---------- Dataset entries
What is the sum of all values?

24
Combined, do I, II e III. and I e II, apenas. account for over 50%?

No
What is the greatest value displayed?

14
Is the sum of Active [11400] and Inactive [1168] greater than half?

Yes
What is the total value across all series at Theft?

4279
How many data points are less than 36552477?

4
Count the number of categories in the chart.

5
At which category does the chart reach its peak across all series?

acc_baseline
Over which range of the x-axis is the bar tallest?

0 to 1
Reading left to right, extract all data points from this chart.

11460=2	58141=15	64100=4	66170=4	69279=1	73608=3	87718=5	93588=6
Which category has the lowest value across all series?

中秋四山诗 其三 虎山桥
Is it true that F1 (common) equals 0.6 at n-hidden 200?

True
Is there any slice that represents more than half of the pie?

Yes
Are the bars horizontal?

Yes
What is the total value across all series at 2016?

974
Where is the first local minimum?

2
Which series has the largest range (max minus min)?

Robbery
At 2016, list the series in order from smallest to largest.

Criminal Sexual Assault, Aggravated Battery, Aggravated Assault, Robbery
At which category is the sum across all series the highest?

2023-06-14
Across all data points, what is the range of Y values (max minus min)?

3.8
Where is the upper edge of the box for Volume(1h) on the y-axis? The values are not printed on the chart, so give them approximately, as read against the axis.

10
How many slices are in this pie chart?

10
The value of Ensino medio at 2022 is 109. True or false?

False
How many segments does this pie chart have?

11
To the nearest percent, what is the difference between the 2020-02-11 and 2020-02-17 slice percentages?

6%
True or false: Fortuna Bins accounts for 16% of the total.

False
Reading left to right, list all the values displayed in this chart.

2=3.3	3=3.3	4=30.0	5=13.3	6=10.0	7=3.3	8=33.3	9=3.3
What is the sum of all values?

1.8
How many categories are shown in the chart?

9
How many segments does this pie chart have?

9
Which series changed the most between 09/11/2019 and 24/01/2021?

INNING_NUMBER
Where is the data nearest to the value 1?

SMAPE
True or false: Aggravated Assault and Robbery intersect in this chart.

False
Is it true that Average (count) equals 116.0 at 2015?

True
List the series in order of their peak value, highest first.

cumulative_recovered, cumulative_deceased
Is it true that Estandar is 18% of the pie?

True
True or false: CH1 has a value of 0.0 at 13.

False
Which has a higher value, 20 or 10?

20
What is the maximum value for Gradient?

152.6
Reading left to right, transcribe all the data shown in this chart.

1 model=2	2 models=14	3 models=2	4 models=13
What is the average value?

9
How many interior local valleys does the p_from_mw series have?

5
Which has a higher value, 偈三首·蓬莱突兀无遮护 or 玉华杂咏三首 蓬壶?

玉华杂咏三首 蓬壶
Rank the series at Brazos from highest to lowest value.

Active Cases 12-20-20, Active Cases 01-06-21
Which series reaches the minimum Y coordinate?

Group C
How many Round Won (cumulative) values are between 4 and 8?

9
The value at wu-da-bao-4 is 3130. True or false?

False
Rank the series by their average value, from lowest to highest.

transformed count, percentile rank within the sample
--------------------
• Activity
List each line above that contains the string "categories".

• Task result
Count the number of categories in the chart.
How many categories are shown in the chart?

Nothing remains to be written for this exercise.